At a company I previously worked at, I helped build out the initial infrastructure to support a large cloud security product. It was one of the first times I had the opportunity to build something from nearly the very beginning. Like many operations professionals, so much of my career prior to this experience had been spent cleaning up other people’s messes and technical debt that I was finally excited to “do things right” from the onset.
Looking back, I wish I knew that building our monitoring platform would be hampered without the ability to retain and analyze both warm and cold log data. Here’s why.
Time Series to the DevOps Rescue
Hindsight is almost always 20/20, and today I can proudly say that my team and I built a killer app monitoring platform. My goal was to make it easy for Dev and Ops folks to report time series metrics for their applications and build dashboards and alerts for app health.

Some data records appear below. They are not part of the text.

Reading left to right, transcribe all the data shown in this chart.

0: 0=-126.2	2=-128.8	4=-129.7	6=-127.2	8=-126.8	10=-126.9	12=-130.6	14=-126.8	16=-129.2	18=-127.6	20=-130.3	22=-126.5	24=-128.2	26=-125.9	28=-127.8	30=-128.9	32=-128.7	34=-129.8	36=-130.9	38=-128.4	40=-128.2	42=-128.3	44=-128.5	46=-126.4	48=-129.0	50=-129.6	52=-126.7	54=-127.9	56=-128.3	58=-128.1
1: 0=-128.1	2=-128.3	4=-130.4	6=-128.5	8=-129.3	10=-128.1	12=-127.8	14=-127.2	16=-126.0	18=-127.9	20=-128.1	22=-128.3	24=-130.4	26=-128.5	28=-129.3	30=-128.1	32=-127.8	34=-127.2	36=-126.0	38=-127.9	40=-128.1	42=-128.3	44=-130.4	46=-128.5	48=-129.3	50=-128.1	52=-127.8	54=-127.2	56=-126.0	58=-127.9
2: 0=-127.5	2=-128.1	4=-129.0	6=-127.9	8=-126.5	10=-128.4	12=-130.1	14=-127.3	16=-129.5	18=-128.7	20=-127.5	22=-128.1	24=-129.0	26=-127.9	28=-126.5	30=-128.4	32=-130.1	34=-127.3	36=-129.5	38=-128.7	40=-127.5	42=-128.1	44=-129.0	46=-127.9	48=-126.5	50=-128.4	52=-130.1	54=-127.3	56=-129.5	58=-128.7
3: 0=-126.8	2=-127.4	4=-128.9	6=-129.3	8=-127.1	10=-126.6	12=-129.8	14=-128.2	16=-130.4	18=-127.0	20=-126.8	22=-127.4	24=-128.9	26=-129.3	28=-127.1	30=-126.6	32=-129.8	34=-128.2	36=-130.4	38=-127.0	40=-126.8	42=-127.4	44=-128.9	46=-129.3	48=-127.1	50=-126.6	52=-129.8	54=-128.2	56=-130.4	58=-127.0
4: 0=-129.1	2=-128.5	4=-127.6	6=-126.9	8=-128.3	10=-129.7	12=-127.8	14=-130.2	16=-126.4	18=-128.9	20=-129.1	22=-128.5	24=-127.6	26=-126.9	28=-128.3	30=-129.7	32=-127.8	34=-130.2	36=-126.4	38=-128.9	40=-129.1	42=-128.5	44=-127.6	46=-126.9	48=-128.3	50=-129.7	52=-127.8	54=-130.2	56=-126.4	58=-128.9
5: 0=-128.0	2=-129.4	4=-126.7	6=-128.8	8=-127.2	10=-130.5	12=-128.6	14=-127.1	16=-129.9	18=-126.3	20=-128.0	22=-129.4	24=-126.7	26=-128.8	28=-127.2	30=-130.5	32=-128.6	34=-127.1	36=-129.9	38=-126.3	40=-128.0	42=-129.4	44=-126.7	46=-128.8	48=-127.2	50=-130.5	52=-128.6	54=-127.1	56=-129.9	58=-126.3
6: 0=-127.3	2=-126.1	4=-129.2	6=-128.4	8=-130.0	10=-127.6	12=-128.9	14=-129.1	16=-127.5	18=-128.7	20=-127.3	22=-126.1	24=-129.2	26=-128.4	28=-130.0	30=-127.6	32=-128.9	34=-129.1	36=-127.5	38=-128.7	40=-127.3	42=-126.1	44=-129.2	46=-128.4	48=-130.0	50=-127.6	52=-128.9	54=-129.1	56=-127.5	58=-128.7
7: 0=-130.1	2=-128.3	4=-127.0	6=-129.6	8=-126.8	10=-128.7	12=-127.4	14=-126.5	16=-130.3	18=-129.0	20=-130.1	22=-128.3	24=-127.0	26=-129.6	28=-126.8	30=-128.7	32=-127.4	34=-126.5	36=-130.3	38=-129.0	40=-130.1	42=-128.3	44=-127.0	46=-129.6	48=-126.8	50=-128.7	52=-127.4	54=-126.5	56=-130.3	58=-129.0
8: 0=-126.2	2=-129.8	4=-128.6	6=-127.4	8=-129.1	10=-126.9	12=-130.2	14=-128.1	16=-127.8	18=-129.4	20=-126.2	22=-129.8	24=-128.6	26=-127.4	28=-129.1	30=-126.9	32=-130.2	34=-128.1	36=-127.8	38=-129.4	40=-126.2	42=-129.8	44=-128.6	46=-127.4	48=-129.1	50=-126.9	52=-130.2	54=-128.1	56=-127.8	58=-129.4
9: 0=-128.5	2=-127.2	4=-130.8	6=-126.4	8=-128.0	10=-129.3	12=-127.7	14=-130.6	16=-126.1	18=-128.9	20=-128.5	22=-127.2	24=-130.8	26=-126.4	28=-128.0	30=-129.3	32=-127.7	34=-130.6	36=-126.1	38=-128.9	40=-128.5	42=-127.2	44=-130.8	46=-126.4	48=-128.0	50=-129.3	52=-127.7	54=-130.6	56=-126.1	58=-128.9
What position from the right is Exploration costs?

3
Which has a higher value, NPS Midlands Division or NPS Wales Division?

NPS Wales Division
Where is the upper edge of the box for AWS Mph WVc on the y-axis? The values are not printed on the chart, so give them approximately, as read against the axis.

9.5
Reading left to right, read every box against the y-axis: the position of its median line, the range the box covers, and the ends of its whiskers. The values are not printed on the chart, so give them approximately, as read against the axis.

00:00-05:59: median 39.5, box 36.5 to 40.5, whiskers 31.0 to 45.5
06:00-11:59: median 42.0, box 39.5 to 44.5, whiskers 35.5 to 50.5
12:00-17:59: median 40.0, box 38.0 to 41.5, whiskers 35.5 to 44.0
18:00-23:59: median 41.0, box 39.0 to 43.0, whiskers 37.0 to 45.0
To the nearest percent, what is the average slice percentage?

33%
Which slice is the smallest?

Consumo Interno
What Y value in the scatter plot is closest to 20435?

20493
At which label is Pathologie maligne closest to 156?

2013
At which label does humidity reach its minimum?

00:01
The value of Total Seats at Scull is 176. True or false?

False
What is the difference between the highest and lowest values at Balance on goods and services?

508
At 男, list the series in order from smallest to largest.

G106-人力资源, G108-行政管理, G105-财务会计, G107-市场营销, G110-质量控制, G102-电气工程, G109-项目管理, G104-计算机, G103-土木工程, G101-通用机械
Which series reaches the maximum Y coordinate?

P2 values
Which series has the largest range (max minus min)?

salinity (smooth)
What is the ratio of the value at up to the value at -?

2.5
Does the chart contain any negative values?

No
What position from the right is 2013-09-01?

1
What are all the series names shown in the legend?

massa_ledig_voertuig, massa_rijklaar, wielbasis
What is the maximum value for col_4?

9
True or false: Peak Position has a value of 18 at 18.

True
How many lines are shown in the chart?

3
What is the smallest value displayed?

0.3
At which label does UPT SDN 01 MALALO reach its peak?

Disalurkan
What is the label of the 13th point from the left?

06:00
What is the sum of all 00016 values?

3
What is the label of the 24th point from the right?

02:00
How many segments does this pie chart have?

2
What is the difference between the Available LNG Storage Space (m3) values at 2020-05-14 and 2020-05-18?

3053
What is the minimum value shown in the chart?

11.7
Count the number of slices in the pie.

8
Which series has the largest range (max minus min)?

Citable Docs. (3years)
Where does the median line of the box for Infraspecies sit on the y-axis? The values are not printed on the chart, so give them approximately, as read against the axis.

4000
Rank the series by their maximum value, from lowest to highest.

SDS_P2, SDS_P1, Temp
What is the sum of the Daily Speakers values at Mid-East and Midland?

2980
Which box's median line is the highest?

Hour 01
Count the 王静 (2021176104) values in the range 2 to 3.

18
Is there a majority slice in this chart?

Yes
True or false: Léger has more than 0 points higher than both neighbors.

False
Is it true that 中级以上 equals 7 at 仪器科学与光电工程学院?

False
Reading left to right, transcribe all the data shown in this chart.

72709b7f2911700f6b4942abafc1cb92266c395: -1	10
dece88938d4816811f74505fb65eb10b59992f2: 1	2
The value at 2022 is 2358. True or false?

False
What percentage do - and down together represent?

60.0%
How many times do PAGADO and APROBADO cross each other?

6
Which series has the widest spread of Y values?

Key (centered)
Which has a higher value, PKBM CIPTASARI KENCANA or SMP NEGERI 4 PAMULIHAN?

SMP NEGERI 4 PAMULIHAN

And we did just that.
While many ops colleagues would say that monitoring journeys usually start by capturing application logs with open source tools such as Logstash/Elasticsearch, Graylog2, or even buying commercial services from Splunk or Sumo Logic, not all journeys start that way. My team and I took a different approach and optimized for time series metrics versus the more traditional structured log management approach, leveraging newer toolsets such as Librato for real-time operations monitoring and performance analytics. Librato enabled us to scale much faster than with traditional log solutions and gave us almost instant visibility across our containers, cloud servers and the apps themselves.
Logging is Too Expensive
Using hosted services such as Librato to manage our time series metrics worked fine for a while. However, the cost of SaaS monitoring eventually grew, and, since we had the time and energy to bring metrics in house, we deployed Graphite, the open source enterprise-grade monitoring tool. Graphite allowed us to continue enabling our engineers with affordable access to granular time series metrics to help them manage their applications.
While this allowed the business to respond quickly when an issue arose, time series metrics were only part of the solution. They allowed us to see what was happening, but not always why it happened. While time series metrics and even some of the more advanced tracing technologies including Jaeger and Opentracing are fantastic to help debug complex distributed systems, they fall short when investigating and analyzing causes for problems, issues and hacks.
Digging Into Your Log History Gets Expensive, Quick
Tools such as the ELK stack have been booming, with Elastic alone hitting more than 100 million downloads last year, which shows that DevOps teams want more from traditional log management solutions. They’re looking for simplicity, ease of use and affordability, among others. With JSON effectively the de facto standard for logging, most teams take log data with its predefined schema and then index it into Elasticsearch/Lucene. Unfortunately, the Lucene indexing mechanism results in an unintended consequence: a 5 to 10X increase in disk usage. And just like that, ops cloud budgets get blown away when they realize that 10GB of JSON data indexed into Elasticsearch could be 50GB of disk used. You wanted that index to be replicated for disaster recovery as well? Then add 100GB of storage for every 10GB of logs.
DevOps Normal: Still the Tough Choice Between Retention and Cost
Unfortunately, most people choose to simply purge data from our “hot” Elasticsearch clusters as soon as we possibly can to minimize cost issues. This is far from ideal.
Companies moving to microservices-based architectures, deployed on containers such as Kubernetes, are going to be in for a rude awakening when they start building out their centralized logging platforms to keep up with the volume. Security teams are going to feel the burden as well, as they come under increasing pressure to keep data around for long periods of time due to compliance and audit reasons. When the next big web-facing vulnerability comes out, the ability to go back weeks or months will be key to see what IP address accessed a potentially malicious endpoint. With that data available, we could then take all those IPs and correlate them with other access logs.
Is centralized logging any better than it was 10 years ago? Or has all this data generated exploded so much that the tools we have today are just barely keeping up? One thing is certain, this problem is far from solved, and many companies may find themselves drowning in their own data lakes.